Higher temperatures are increasing the frequency and severity of inland flooding in the United States. In 2016, there were four $1 billion floods, double the previous record, the National Center for Atmospheric Research said in a blog post from October.

The center attributed the record number to higher temperatures “loading” the atmosphere with water vapor, which, over time, increases the potential for extreme rainfall.

As the cost of hurricanes Harvey, Maria and Irma and the California wildfires continue to soar with more damage assessment, more experts are forecasting that natural disasters amplified by climate change will continue to take a serious financial toll on the country.

“We expect these costs will continue to rise in the future due to both an increase in exposed properties in harm’s way and the increase in the frequency and intensity of some types of extreme weather that leads to costly disasters,” said Brady Phillips, a climate spokesperson with the National Oceanic and Atmospheric Administration, the umbrella agency of the National Center for Atmospheric Research. “As one example, the U.S. Western wildfire season is now much longer and more costly than it was in the recent past. We now have more assets at risk and a greater likelihood of severe wildfire conditions.”

In a report released Oct. 23, the Government Accountability Office concluded that the effects of climate change are costing the federal government hundreds of billions of dollars.

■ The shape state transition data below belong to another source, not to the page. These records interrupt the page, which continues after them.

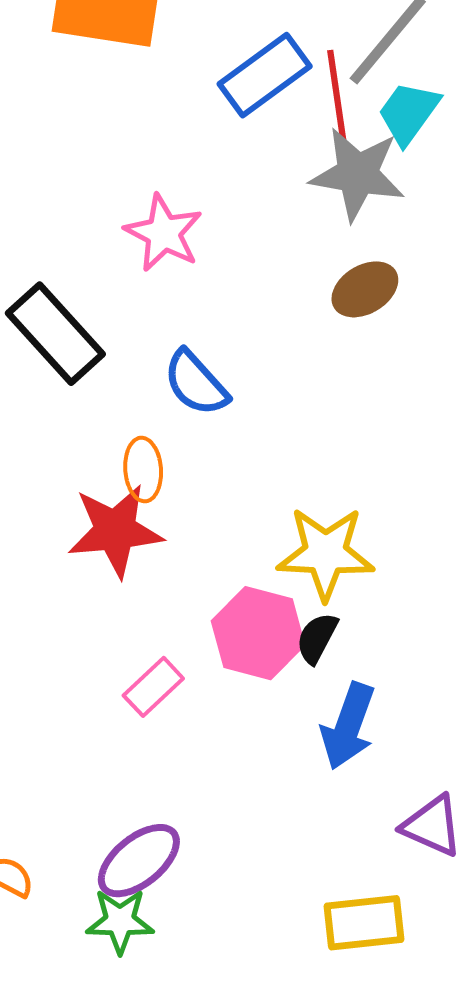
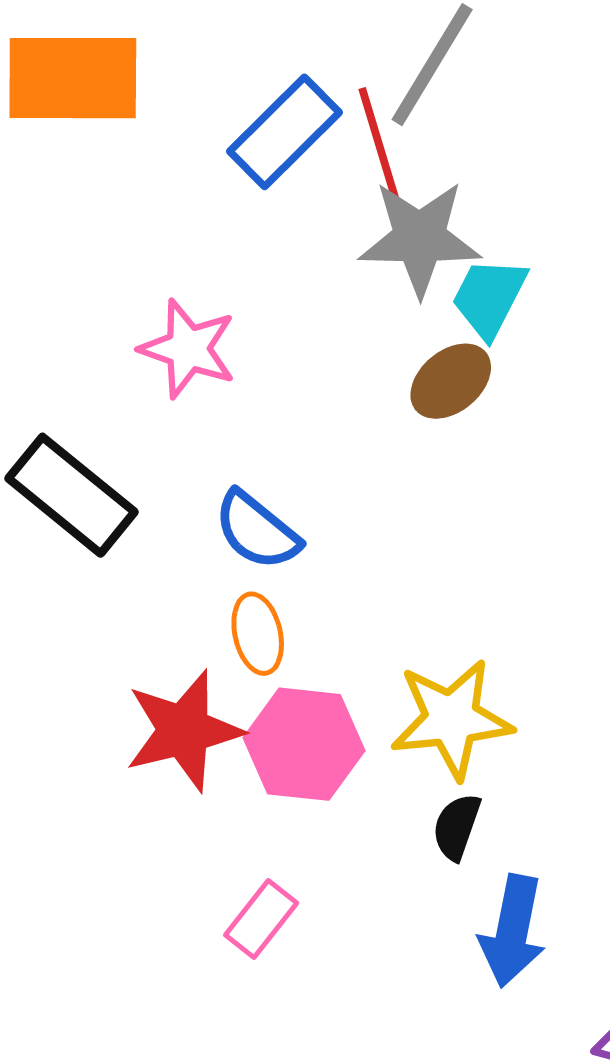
cyan trapezoid: (408, 113) -> (489, 297), moved
orange ellipse: (143, 470) -> (258, 634), moved
pink hexagon: (258, 633) -> (304, 744), moved

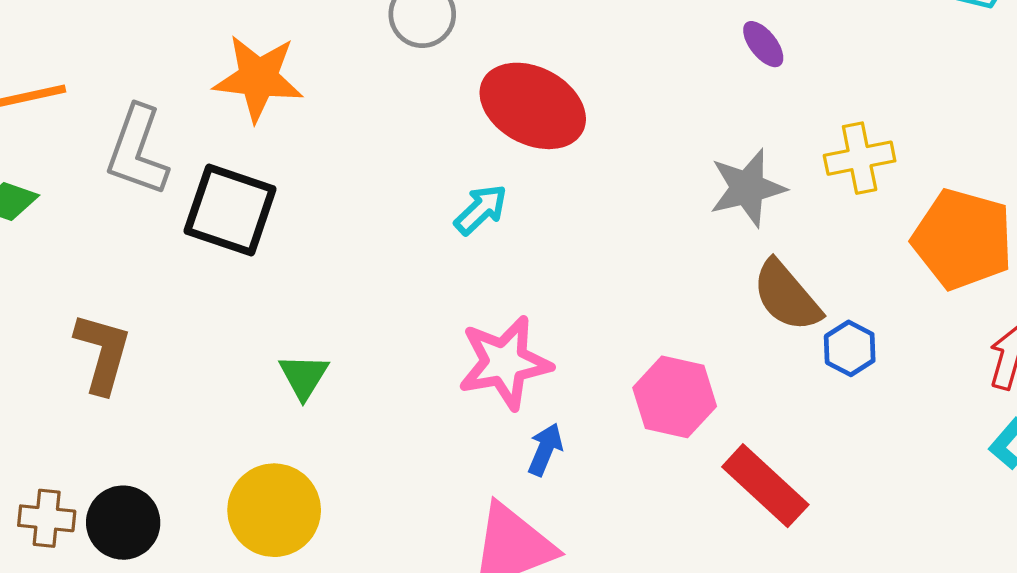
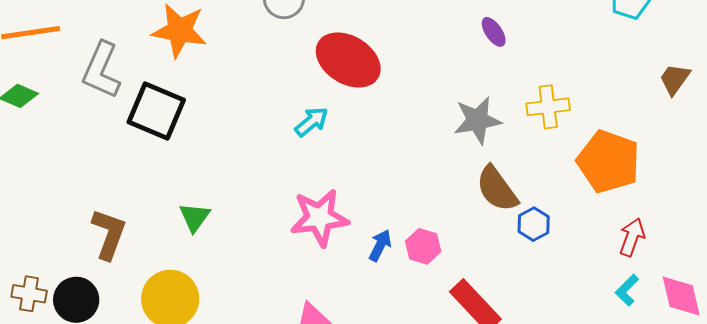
brown L-shape: (103, 353) -> (109, 234), moved
pink hexagon: (675, 397) -> (423, 246), size x0.7
blue arrow: (545, 449) -> (380, 245), moved

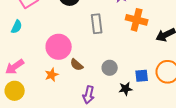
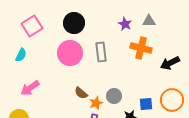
pink circle: (59, 47) -> (70, 53), moved
pink arrow: (15, 67) -> (30, 88), moved
orange star: (52, 75) -> (96, 103), moved

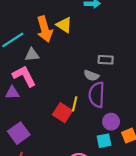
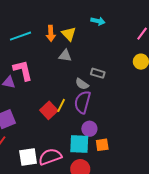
orange arrow: (45, 29) -> (51, 33), size x0.7
gray triangle: (32, 55) -> (65, 56), moved
cyan square: (104, 141) -> (79, 144), size x1.5

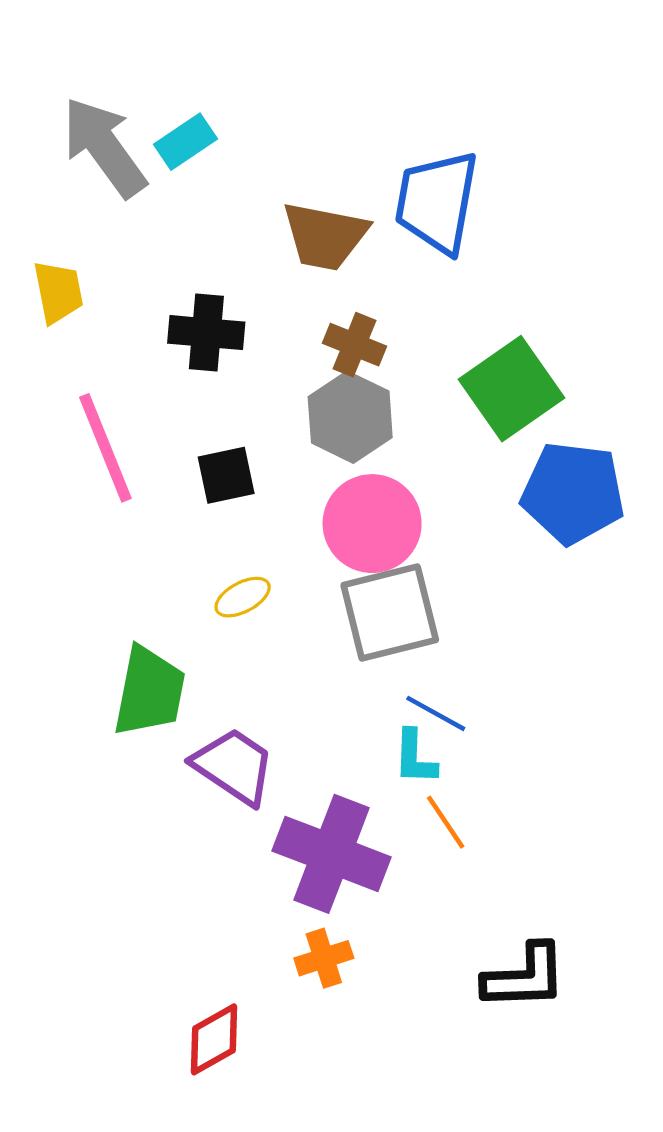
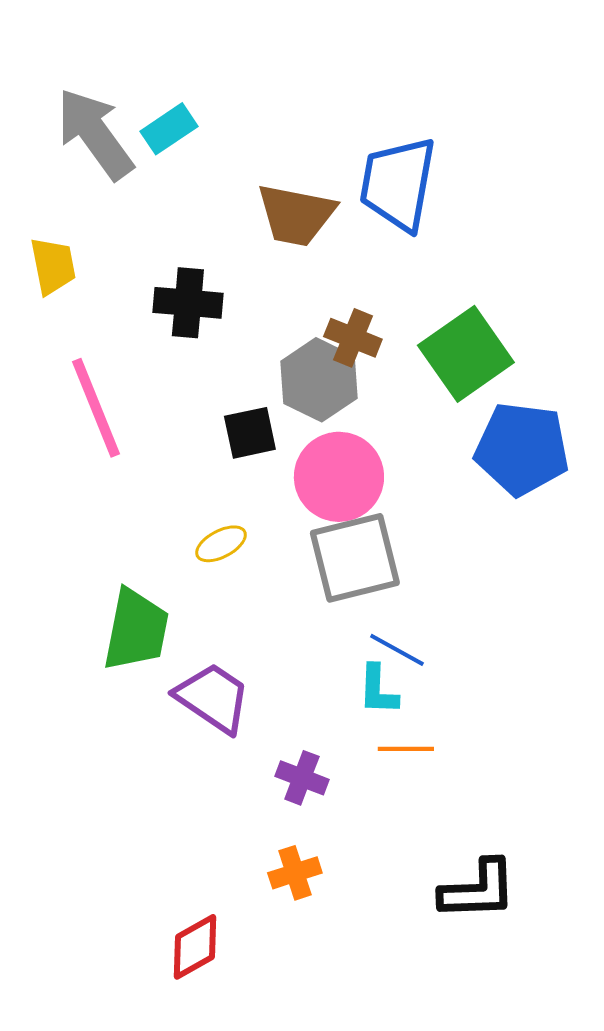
brown cross: (355, 345) -> (353, 338), moved
black square: (226, 475) -> (250, 433), moved
orange line: (446, 822) -> (406, 749), turned -56
purple cross: (331, 854) -> (302, 778), size x0.5

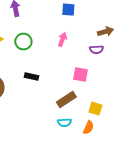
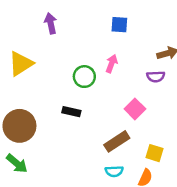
green circle: (23, 42) -> (84, 77), moved
pink square: (80, 75) -> (135, 109), turned 35

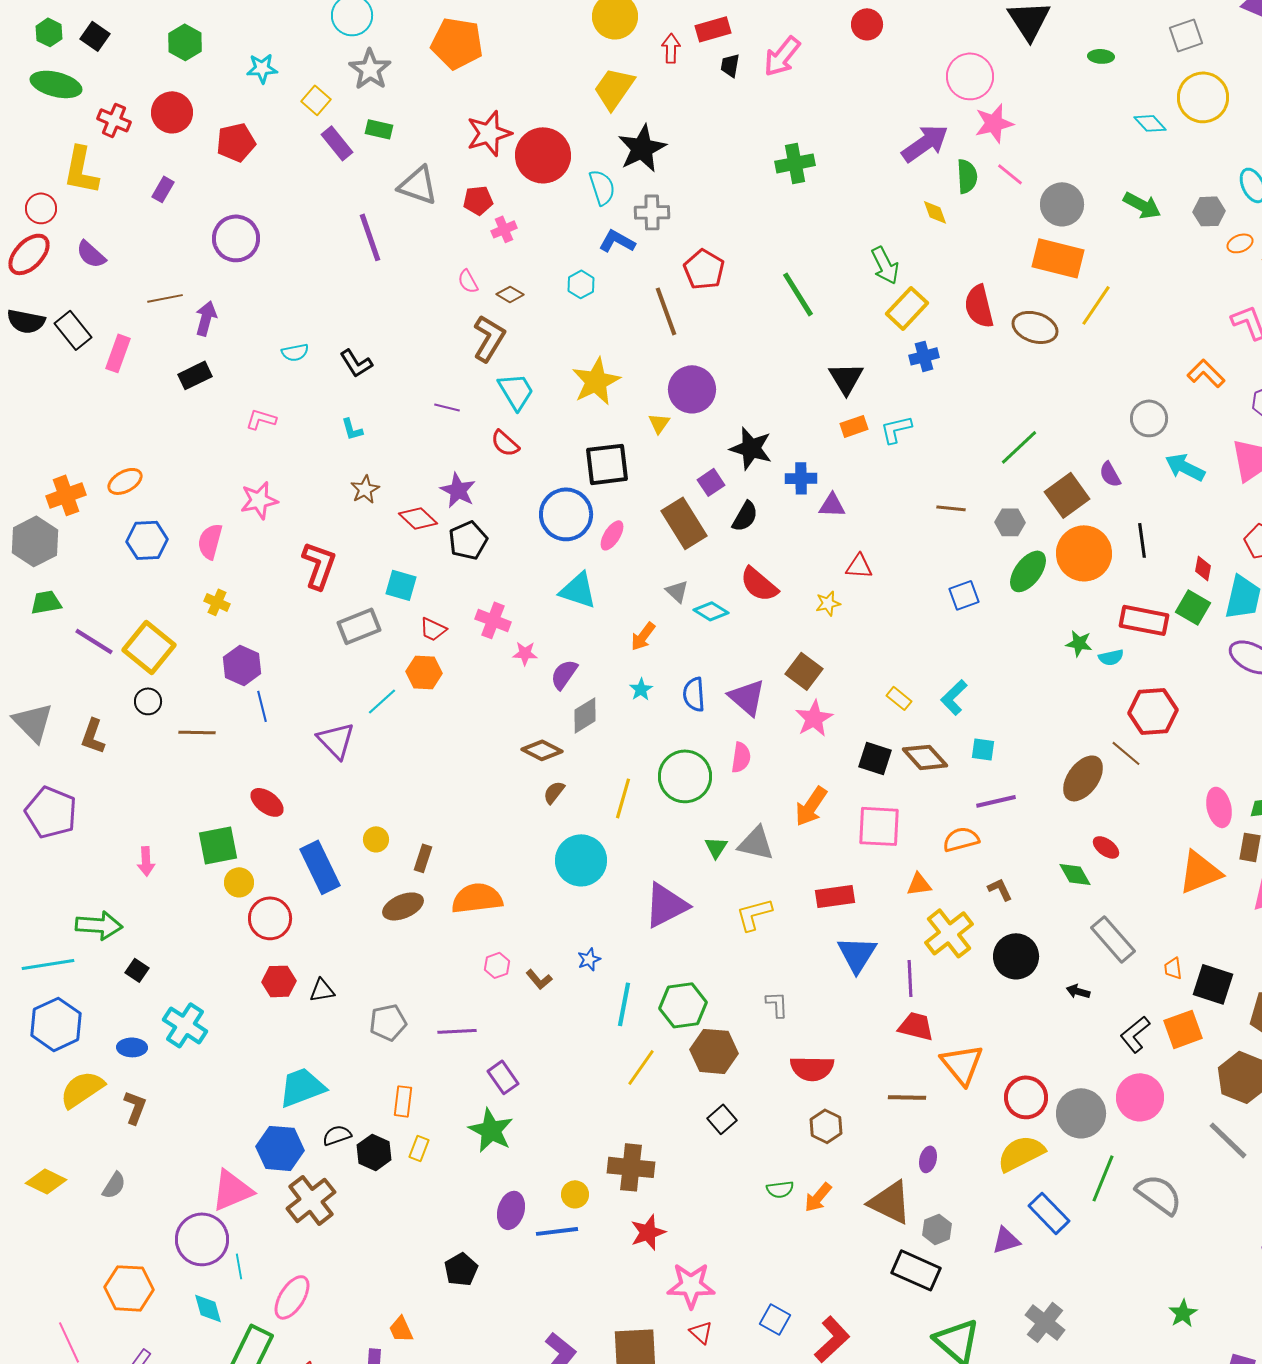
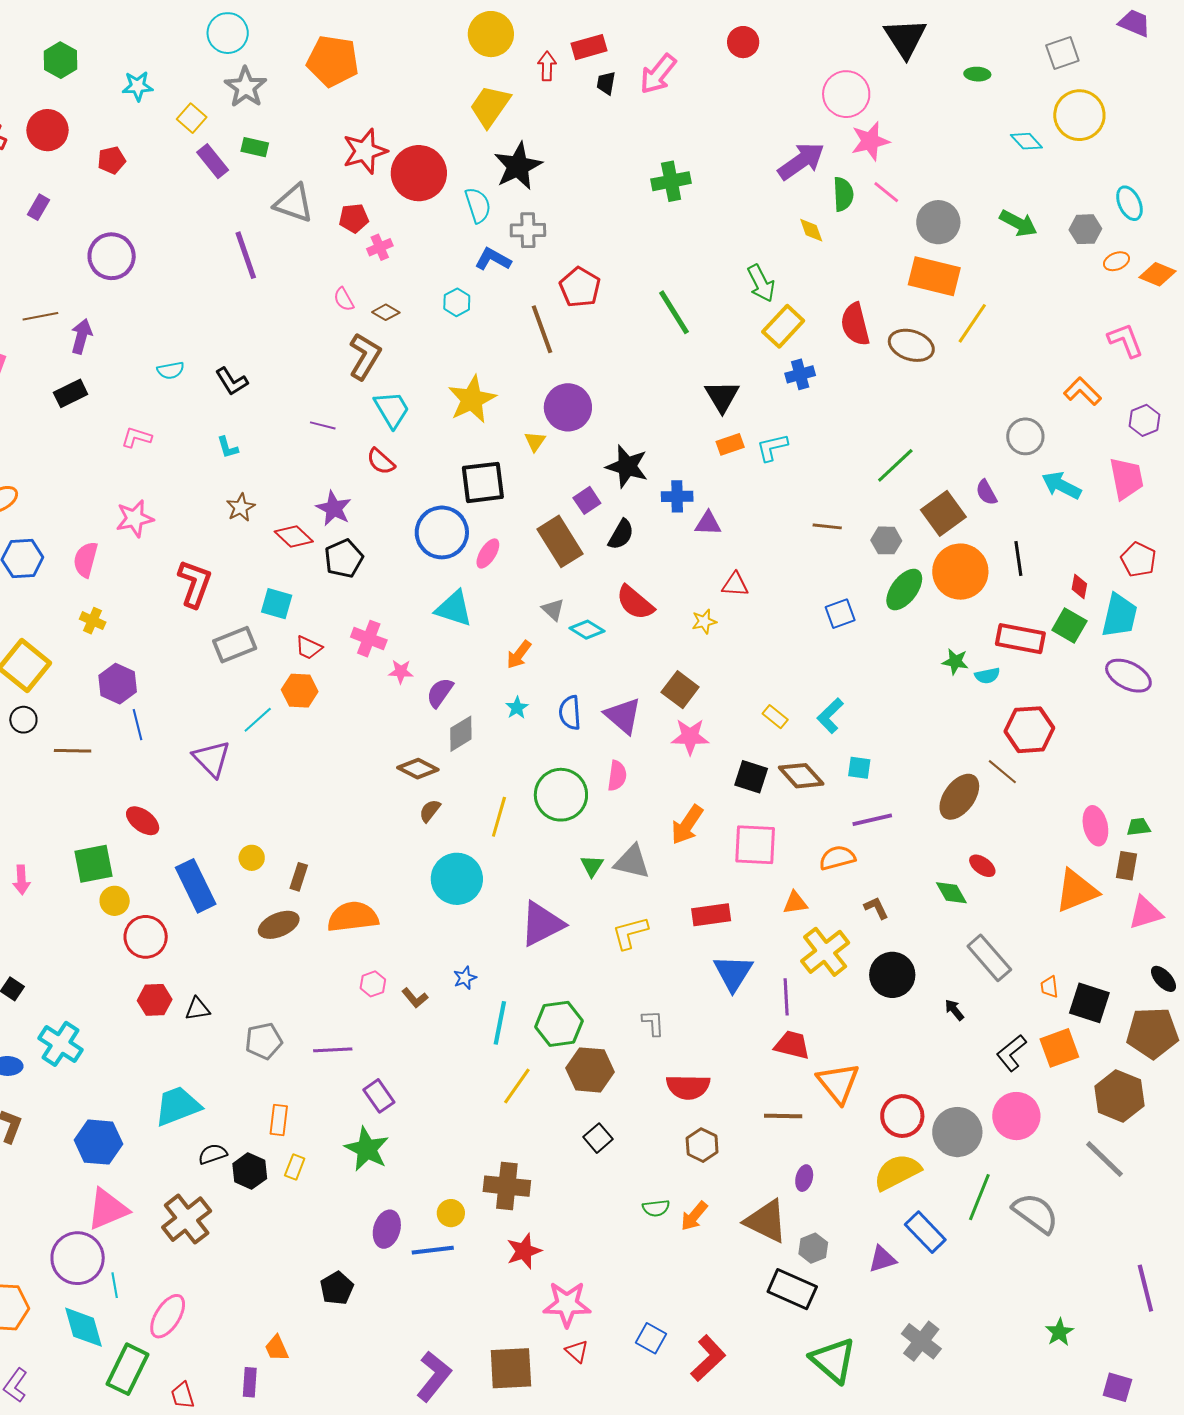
red pentagon: (236, 142) -> (112, 160), size x0.7
pink star: (814, 718) -> (690, 737), turned 30
black arrow: (1078, 991) -> (954, 1010), turned 35
blue hexagon: (280, 1148) -> (99, 1142), moved
cyan diamond: (208, 1308) -> (84, 1327), size x1.4

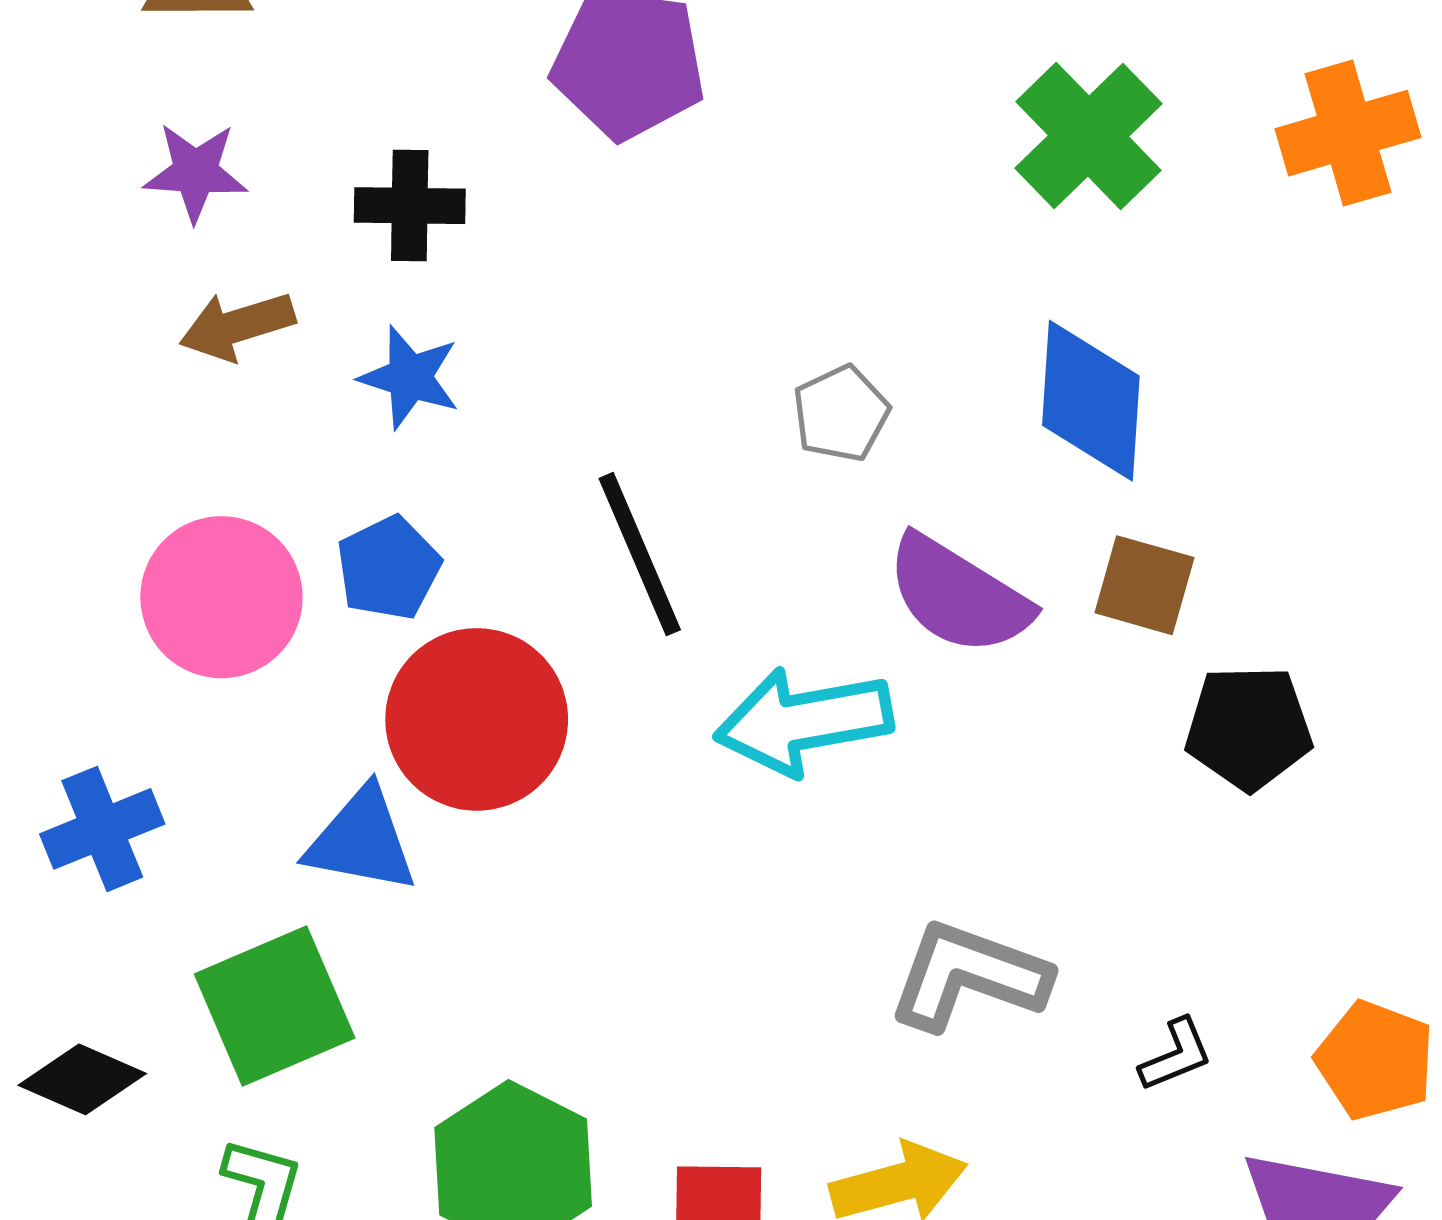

Over the last decade, the watchdog agency of Congress said, the cost of disaster assistance and flood and crop insurance losses was $350 billion, not including the most recent hurricanes and wildfires and excluding private insurance claims.

Moreover, those costs are expected to dramatically increase in the coming decades, possibly as much as $35 billion per year by 2050.

Unlike the National Center for Atmospheric Research estimates, the Government Accountability Office’s figures exclude private insurance claims, a number Nicholas Flores, a professor in the University of Colorado at Boulder’s economics department, also expects to rise with a change in extreme weather events.

“If we wanted to put a price tag on climate change, we need to understand how the distribution of storms is shifting and how the expected losses are changing,” Flores said. “It’s difficult to do since things are ramping up, to the point where 20 years ago, we didn’t even think storms like this were possible.”

Flores explained that damage assessment projections, particularly for insurance premium pricing, are based on historical data: how many fires, for example, are likely to happen in a year, how many houses they will destroy, determines how much someone will pay for homeowners insurance and how much money insurance companies will put aside to cover losses.

As the National Centers for Environmental Information’s data show, the historical data models no longer match the observable reality, Flores said.

“We’re now seeing a lot of what we used to consider rare events and starting to think that our estimates are wrong,” he said. “If you can’t calculate those probability and they change over time, it makes it difficult for insurance pools to be solvent. Climate change makes it difficult for that.”

Insurers, including the federal government, the nation’s sole provider of flood insurance, are more at risk to go insolvent, meaning they are unable to pay their insured what their plan covers.

Carole Walker, the executive director for Rocky Mountain Insurance Information Association, explained that insurance companies are assessing these risk factors by examining weather and claims patterns and trends.

She said the technology available for such risk assessment is “sophisticated,” but not enough to fully adjust to what she describes as “an escalating trend” of megacatastrophes in increasingly populated areas with higher asset values.

“We are in a new era of megacatastrophes,” Walker said.